*Passage provided:*
******

# RegNetAgents: A Multi-Agent Framework for Cross-Network Regulatory Driver Identification in Cancer Genomics

> Source: <https://arxiv.org/abs/2607.14097>
> Published: 2026-07-17 04:00:00+00:00

arXiv:2607.14097v1 Announce Type: new
Abstract: We introduce RegNetAgents, an AI-oriented multi-agent framework for structured, query-driven regulatory candidate identification across heterogeneous gene regulatory networks. The system enables unified analysis of bulk tumor and single-cell-derived ARACNe networks by integrating TCGA-derived cancer networks with large-scale single-cell regulatory networks from the GREmLN project. For a given focal gene, the framework performs dual-network classification, cancer gene filtering using OncoKB annotations, and mode-of-action (MoA) assignment for tumor-derived regulatory relationships. Candidates are ranked by evidence consistency across networks (Both, TCGA-only, GREmLN-only). The system is implemented as a multi-agent LangGraph DAG workflow, accessible through a unified Python API and Model Context Protocol (MCP) client, operating as a downstream analytical layer over precomputed regulatory networks rather than a network inference method. Across eleven breast cancer (BRCA) and twelve colorectal cancer (COAD) focal genes, RegNetAgents identifies candidate regulators significantly enriched for OncoKB-annotated cancer genes. TCGA-derived candidates show strong enrichment (Stouffer Z = 6.69 for BRCA and 6.95 for COAD), while GREmLN-derived candidates also demonstrate significant enrichment (Z = 5.51 for BRCA and 7.06 for COAD; all p < 0.0001). No enrichment is observed in housekeeping or non-driver control gene sets, supporting signal specificity. An extended module enables structured evaluation of oncogenic potential, druggability, clinical relevance, and network vulnerability, supporting end-to-end interpretation from candidate identification to biological hypothesis generation. RegNetAgents establishes an interpretable AI framework for cross-network regulatory candidate identification in cancer genomics.

******

*The data:*
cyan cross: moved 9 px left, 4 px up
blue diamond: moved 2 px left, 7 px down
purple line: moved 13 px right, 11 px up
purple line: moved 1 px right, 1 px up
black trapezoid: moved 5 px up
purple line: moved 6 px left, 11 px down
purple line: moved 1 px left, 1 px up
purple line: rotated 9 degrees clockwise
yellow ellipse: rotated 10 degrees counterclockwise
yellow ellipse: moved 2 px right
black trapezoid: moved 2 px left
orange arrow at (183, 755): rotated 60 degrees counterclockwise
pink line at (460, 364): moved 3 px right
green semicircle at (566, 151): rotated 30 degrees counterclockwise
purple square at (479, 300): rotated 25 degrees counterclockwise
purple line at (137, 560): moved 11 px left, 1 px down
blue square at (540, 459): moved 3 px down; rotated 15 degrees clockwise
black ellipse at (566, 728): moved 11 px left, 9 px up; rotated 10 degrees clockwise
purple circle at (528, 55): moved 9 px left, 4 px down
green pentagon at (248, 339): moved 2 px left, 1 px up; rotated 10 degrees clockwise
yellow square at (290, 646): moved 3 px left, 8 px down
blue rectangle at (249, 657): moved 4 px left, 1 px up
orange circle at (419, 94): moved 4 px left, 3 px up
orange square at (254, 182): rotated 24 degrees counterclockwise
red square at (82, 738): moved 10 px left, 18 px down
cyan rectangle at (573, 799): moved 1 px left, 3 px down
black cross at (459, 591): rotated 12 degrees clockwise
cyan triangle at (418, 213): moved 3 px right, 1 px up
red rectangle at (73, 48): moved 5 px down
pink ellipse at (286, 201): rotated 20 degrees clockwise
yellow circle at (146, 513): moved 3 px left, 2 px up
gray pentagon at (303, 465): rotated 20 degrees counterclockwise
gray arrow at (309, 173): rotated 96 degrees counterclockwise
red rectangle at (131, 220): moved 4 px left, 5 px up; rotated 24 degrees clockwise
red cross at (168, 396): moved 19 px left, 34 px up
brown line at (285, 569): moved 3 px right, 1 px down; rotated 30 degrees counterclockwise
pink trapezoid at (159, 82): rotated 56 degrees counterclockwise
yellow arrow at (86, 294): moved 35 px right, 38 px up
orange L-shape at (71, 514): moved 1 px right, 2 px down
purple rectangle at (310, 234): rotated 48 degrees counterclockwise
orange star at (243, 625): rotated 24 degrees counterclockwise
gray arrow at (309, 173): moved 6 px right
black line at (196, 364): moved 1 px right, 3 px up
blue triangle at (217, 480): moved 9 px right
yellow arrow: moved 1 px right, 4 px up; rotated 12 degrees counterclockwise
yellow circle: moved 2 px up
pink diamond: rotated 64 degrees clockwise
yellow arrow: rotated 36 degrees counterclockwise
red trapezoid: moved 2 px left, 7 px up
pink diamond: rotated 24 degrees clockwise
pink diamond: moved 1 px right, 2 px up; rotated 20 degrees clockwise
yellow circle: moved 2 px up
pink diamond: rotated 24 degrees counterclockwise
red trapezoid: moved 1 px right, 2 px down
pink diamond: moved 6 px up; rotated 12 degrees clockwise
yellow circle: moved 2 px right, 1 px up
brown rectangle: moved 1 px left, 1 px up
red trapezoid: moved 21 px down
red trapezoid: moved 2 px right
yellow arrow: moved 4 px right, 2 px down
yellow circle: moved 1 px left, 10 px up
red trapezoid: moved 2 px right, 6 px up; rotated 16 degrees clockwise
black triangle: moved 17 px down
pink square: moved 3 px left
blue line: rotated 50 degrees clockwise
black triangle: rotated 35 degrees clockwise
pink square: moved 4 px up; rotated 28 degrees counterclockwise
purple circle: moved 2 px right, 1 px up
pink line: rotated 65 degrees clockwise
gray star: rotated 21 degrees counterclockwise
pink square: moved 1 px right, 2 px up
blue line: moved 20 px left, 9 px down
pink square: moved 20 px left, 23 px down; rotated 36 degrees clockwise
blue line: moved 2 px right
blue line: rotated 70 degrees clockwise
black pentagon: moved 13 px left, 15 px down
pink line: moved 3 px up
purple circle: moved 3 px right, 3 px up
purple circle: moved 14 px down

******

*Action item:* In the RegNetAgents abstract, what does the lack of enrichment in housekeeping or non-driver control gene sets show? Explain in one to three sentences.

*Expected output:* It supports signal specificity. The enrichment for OncoKB-annotated cancer genes is found among candidate regulators for the breast and colorectal cancer focal genes, but not in the housekeeping or non-driver control gene sets.